All that. And among strangers. Perhaps terrified for her safety. Living with her heart in her mouth, and her nerves torn to shreds. And no baby. The trauma when Riley had suffered her miscarriage a couple of years previously was still vivid in my mind, and I knew it was in both Riley and David’s too, so whatever had happened to this young girl I could definitely empathise.

No wonder she was wrung out. She certainly couldn’t seem to stop herself crying right now. It was like a flood, all the tears she should already have shed having been finally been undammed. But for what? She’d had a baby. That we already knew. But what had become of it?

I plucked a tissue from the generic hospital box on the bedside cabinet and passed it to her, then let her hand go as she grabbed it and pressed it against her eyes. Her shoulders were still quivering.

‘It’s all right,’ I said. ‘Let it out. You’re safe here. It’s okay now. It’s okay. Nothing bad’s going to happen to you, sweetheart. You’ll be down to theatre soon, and they’ll make you better. Then you’ll feel so much better. You wait and see. Everything will feel so much brighter in the morning.’

It didn’t escape my notice that it was the sort of thing you’d say to a child who broke their dolly. But it was the best I could come up with in the face of her distress. And it was also true, for all that. She would.

‘I’m so sorry,’ she finally managed to articulate. ‘I’m so sorry I lied to you, Casey. I was just so scared.’

‘Shh …’ I said. ‘Shh … that’s in the past now, okay? The important thing –’

‘But I am. I am not a liar. I’m so sorry.’ Then the tears again, the shoulders. It was heartbreaking to watch.

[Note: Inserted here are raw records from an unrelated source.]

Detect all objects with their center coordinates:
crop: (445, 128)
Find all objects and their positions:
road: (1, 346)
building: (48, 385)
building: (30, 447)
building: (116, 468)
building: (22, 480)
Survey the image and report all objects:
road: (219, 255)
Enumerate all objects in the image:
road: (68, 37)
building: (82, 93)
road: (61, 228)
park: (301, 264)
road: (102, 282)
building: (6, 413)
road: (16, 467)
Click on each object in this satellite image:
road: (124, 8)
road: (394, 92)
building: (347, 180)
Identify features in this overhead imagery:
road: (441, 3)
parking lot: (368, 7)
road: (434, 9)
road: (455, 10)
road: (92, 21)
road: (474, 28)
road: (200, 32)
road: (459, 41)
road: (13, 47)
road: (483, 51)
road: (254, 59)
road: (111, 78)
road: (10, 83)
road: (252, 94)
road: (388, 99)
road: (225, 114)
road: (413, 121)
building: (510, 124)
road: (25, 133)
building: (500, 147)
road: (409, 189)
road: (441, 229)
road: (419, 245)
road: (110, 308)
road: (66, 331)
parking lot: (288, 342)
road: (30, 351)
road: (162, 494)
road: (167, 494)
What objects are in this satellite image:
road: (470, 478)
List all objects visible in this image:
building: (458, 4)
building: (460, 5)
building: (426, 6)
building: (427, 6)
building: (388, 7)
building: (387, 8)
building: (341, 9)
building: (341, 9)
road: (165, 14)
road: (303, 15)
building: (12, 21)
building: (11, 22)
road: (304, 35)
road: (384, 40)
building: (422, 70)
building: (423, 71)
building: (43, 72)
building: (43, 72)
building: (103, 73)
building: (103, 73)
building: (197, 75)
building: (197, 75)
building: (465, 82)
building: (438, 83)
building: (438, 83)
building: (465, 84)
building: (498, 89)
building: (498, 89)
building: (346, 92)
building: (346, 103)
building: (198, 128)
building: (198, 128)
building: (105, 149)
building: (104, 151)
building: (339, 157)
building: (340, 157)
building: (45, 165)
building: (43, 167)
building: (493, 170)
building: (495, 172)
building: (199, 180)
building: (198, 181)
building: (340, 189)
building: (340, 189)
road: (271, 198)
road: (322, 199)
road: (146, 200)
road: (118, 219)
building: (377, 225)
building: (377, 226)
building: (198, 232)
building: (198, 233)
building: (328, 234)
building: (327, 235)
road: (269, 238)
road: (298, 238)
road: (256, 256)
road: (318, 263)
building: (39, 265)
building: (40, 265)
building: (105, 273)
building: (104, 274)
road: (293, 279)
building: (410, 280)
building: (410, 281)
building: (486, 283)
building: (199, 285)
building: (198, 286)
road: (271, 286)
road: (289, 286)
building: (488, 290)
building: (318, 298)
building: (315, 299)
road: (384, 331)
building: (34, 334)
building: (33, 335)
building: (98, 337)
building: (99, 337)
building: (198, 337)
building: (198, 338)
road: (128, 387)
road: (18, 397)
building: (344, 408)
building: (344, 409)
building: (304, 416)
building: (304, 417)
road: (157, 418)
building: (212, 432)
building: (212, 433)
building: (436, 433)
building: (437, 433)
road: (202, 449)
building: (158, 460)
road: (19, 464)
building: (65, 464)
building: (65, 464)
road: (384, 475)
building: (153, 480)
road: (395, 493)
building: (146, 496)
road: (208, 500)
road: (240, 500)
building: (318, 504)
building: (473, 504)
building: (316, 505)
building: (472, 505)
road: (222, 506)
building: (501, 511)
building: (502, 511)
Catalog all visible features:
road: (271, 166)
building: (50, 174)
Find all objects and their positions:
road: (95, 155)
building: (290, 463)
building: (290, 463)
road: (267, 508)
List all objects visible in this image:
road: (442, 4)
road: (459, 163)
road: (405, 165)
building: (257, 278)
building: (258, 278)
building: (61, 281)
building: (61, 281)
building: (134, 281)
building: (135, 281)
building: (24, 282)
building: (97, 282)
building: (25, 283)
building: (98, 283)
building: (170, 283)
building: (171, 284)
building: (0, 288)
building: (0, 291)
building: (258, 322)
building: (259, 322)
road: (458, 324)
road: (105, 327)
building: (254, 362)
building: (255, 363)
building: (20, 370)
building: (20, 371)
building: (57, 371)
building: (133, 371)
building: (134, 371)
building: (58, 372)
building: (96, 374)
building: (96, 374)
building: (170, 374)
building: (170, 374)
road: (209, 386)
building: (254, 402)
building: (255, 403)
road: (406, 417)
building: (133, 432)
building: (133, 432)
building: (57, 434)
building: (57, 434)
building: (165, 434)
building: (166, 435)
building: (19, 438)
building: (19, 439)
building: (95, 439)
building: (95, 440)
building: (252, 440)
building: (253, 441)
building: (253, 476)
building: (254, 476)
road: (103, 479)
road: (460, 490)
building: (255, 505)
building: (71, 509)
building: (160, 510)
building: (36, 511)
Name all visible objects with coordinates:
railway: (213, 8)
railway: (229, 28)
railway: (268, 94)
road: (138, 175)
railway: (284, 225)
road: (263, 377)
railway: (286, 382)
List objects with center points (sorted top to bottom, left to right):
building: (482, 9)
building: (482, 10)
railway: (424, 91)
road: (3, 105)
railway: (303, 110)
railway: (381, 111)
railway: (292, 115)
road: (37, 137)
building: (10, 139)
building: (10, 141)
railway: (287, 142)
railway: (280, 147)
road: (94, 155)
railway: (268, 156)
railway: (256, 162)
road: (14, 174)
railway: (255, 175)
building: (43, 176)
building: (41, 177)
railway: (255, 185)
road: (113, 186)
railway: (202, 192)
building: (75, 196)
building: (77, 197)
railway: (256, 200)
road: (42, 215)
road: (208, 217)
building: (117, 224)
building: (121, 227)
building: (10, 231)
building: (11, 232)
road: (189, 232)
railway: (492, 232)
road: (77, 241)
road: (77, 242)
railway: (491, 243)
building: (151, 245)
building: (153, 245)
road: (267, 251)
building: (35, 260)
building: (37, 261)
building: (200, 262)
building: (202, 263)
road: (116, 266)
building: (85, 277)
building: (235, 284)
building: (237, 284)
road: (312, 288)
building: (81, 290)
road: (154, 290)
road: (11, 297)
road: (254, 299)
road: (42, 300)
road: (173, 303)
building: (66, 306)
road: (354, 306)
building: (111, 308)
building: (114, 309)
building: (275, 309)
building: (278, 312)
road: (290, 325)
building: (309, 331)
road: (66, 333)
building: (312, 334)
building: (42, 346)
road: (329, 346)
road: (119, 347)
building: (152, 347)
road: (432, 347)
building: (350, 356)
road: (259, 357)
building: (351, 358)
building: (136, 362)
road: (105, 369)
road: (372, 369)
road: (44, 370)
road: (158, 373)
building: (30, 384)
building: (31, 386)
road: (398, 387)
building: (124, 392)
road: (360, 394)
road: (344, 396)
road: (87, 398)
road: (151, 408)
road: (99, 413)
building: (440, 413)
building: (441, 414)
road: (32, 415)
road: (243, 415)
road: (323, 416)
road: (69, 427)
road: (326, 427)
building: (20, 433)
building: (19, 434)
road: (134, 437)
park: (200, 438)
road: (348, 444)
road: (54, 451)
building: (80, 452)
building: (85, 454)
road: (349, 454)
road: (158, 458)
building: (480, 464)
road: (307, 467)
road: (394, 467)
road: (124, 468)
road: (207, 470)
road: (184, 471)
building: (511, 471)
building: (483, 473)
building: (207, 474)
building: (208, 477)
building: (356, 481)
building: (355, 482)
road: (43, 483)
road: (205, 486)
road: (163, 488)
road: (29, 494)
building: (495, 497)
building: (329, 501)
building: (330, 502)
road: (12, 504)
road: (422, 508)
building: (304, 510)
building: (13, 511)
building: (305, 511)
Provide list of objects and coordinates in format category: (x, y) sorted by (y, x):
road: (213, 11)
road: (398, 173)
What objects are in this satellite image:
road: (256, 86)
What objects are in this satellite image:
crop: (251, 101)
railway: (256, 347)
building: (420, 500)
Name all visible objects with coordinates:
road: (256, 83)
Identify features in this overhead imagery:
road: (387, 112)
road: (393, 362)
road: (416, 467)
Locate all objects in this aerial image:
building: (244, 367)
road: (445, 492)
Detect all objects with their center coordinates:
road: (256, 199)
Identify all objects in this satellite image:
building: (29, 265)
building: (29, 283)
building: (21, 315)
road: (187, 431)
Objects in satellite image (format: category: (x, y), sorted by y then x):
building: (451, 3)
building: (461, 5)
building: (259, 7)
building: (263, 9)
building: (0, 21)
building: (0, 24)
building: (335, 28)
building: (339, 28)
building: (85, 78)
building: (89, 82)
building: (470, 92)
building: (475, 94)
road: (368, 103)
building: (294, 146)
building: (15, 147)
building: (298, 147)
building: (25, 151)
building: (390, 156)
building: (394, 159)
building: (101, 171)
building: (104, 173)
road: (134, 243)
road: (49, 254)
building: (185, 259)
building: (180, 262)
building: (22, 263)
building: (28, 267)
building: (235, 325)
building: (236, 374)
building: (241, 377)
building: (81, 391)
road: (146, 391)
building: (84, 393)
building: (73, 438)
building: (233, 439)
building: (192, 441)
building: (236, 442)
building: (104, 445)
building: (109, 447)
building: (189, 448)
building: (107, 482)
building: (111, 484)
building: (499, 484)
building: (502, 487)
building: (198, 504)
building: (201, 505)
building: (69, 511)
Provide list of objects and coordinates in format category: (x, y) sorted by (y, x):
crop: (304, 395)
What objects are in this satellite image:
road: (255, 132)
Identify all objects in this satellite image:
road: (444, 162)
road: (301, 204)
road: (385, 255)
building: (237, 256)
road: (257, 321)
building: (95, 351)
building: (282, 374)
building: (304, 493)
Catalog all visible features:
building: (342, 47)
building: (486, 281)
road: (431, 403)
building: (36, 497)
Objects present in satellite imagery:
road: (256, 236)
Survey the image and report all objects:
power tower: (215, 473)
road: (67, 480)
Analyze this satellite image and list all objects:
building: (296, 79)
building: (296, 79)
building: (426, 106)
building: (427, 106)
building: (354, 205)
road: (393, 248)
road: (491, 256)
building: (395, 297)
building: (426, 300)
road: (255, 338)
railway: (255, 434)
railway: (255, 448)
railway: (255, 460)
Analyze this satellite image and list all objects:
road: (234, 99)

I leaned across and kissed her forehead. It was clammy. Soft and damp. ‘Sweetheart, it’s done now. You did what you thought you had to do. But it’s done now. The important thing is for you to have your op and get better. No need to talk now. I’ll be back tomorrow. We can talk then. No need to now. There’s no rush …’

She gripped my hands. Both of them. Tightly. Almost violently. Just as I’d done the first day I’d met her. ‘But my baby!’ she whispered, tugging at me, urging me closer. ‘Casey, my baby. I cannot bear it any more. I can’t. I cannot go on. I have to find my little boy!’

Sister Skaja wasn’t going to be on duty on Saturday morning but assured me that if I called at eight someone would be able to update me. In all likelihood it would be as she’d suggested would happen earlier; that Adrianna would have her op and her transfusion, and she’d feel a great deal better when she woke up. And I could return on Saturday lunchtime to see her. In fact, a porter was already on his way up to the ward to fetch her.

‘And don’t you worry,’ she reassured me. ‘She’ll sleep like the proverbial dead tonight.’

Which I was pretty damned sure was going to be more than I’d do, I thought, as I hurried back down to the main concourse to hopefully stop Mike from coming out. There was no point. She needed nothing bar the skills of the medics. That, and sleep. I’d bring her stuff for her tomorrow. Much as I hated leaving her in such an emotional state, there was nothing I could do right now to help.

And in the meantime I could do little else but ruminate on the fact that everything we thought we knew about Adrianna wasn’t so. And as I left the hospital two things immediately struck me. The first was that even if I couldn’t sleep, I could at least now rest reasonably easy. Adrianna’s baby was clearly out there somewhere and it was odds-on that we’d be able to find him.

And second – and this really brought me up short – that Adrianna’s grasp of the English language was a great deal better than anyone had suspected.